Odkrycie to niesie ze sobą poważne konsekwencje. Jeśli reakcja formozowa nie jest w stanie wytworzyć rybozy w warunkach przypominających te pierwotne, pod znakiem zapytania staje cała hipoteza tzw. “świata RNA”. A to z kolei zmusza naukowców do rewizji najbardziej podstawowych założeń dotyczących początków życia.

Reakcja formozowa wcale nie odpowiada za narodziny życia? /Fot. Scripps Research

Profesor Charles Liotta z Georgia Institute of Technology, współautor badania, zaznacza:

Nasze wyniki poddają w wątpliwość reakcję formozową jako podstawę powstawania cukrów liniowych. To znaczy, że potrzebujemy nowych pomysłów i nowych modeli chemicznych.

To nie pierwszy raz, gdy nauka musi cofnąć się o krok i ponownie zadać pytanie: jak z chemicznego chaosu powstały pierwsze uporządkowane cząsteczki życia? Możliwe, że kluczem nie jest sama ryboza, lecz inne, mniej oczywiste cząsteczki, które mogły poprzedzać RNA lub nawet wspomagać jego ewolucję w bardziej złożonym środowisku.

Choć badacze nie znaleźli odpowiedzi na pytanie o pochodzenie życia, ich praca może mieć inne, zaskakujące zastosowanie – w przemyśle biopaliw. Okazało się bowiem, że w łagodniejszych warunkach można otrzymać bardziej selektywnie rozgałęzione cukry, które są pożądane w procesach produkcji zielonej energii. Warto dodać, że zespół badaczy nie przekreśla całkowicie roli formozy, ale chce, by środowisko naukowe spojrzało szerzej.

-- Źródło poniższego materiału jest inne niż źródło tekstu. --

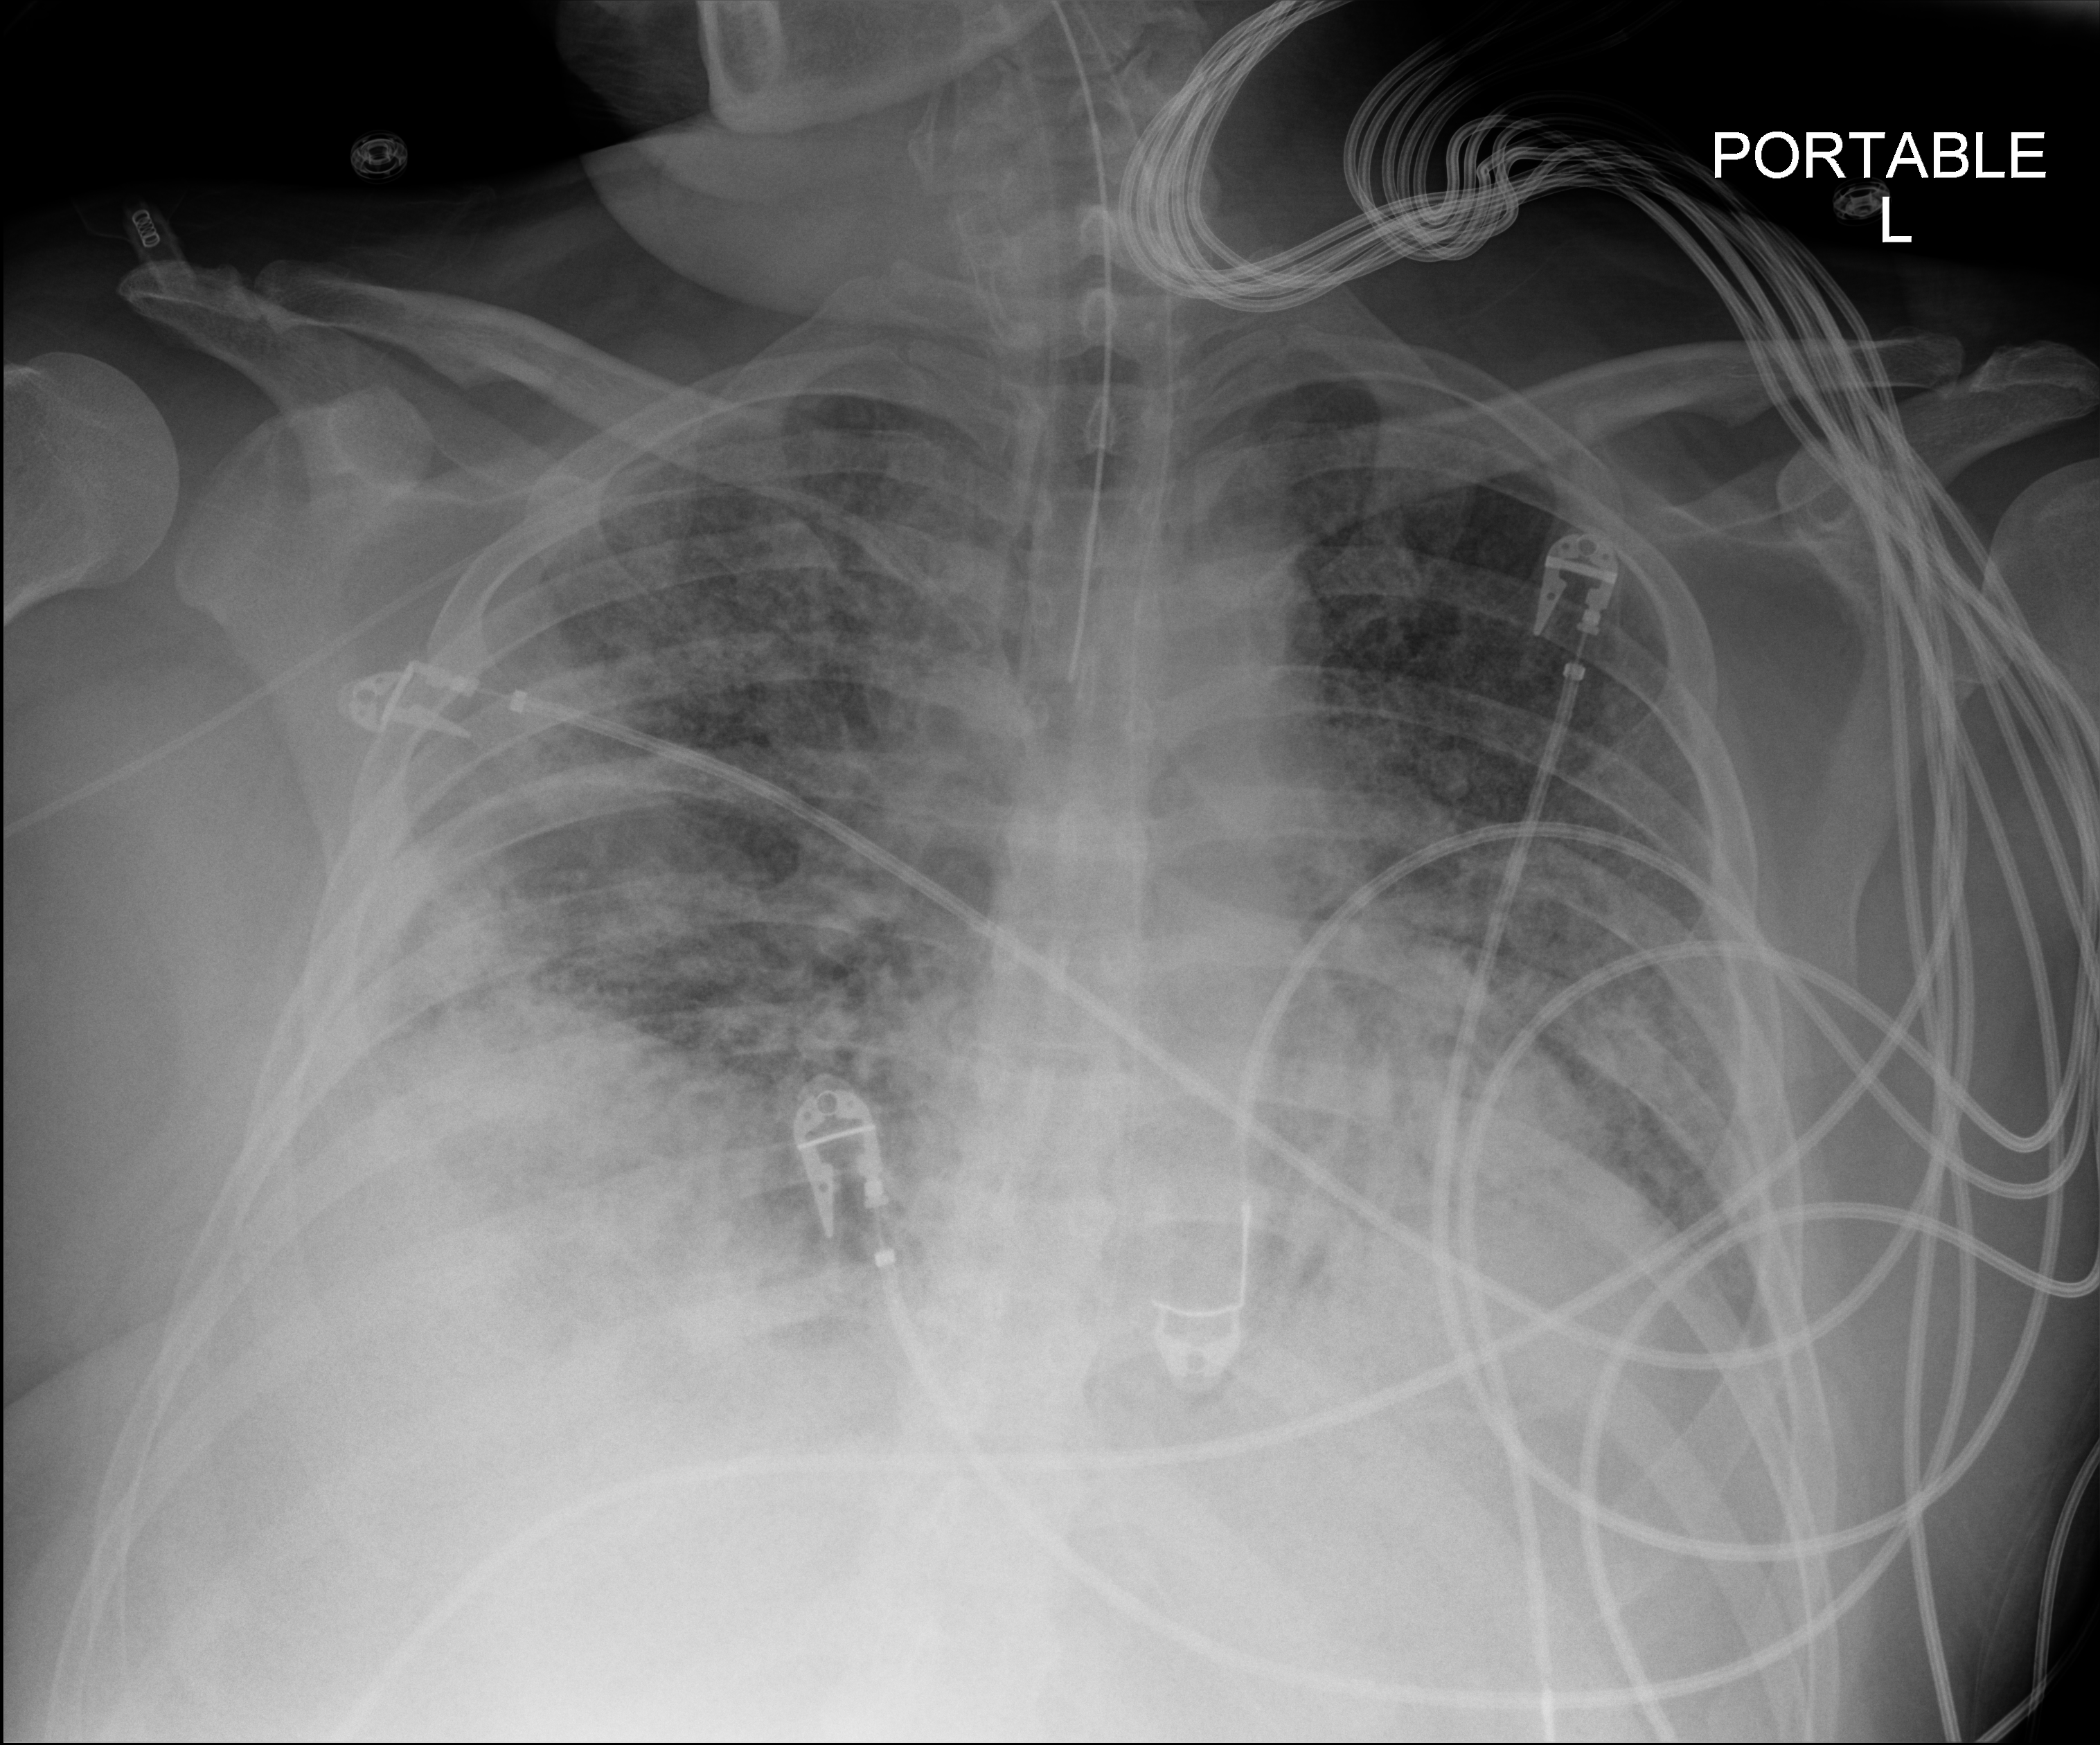
Portable chest radiograph. Male patient hospitalised with COVID-19, age 18–59 years.
From the hospital-stay record, not from the radiograph (when in the stay this image was taken is not recorded):
- mechanically ventilated during this hospital stay: yes
- diabetes (admission record): no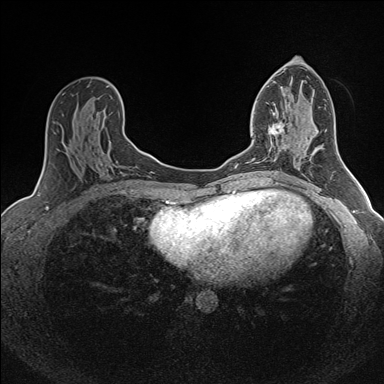
Breast MRI (dynamic contrast-enhanced), one axial slice. Position 82 of 160 along the scan axis. Dynamic contrast-enhanced series, time point 2 of 7 at this slice position (early post-contrast). 1.5 T. TE 1.6 ms, TR 5 ms. 1 mm slice thickness. 384 × 384 image matrix, field of view 300 × 300 mm. Female patient.
Outlined on this slice (semi-automatically segmented with operator editing):
- enhancing-tissue mask used for the functional tumour volume (all voxels passing the contrast-enhancement thresholds inside the analysis volume; usually the tumour): bounding box <252,112,285,173> (left, top, right, bottom; pixels)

Prof. Ramanarayanan Krishnamurthy podsumowuje:

Nie mówimy, że to koniec badań nad reakcją formozową – przeciwnie. Naszym celem było pokazanie, z jakimi problemami mierzy się ta koncepcja, gdy próbujemy ją zastosować w kontekście prebiotycznym. Mamy nadzieję, że nasze wyniki zainspirują innych do poszukiwania lepszych rozwiązań.

Wyniki tych badań nie tyle zamykają pewien rozdział, co otwierają nowy. Być może życie zaczęło się w głębokich kominach hydrotermalnych, w obecności metali przejściowych, albo z udziałem nieznanych jeszcze procesów chemicznych. Jedno jest pewne: pytanie o pochodzenie życia nadal pozostaje jedną z największych zagadek nauki.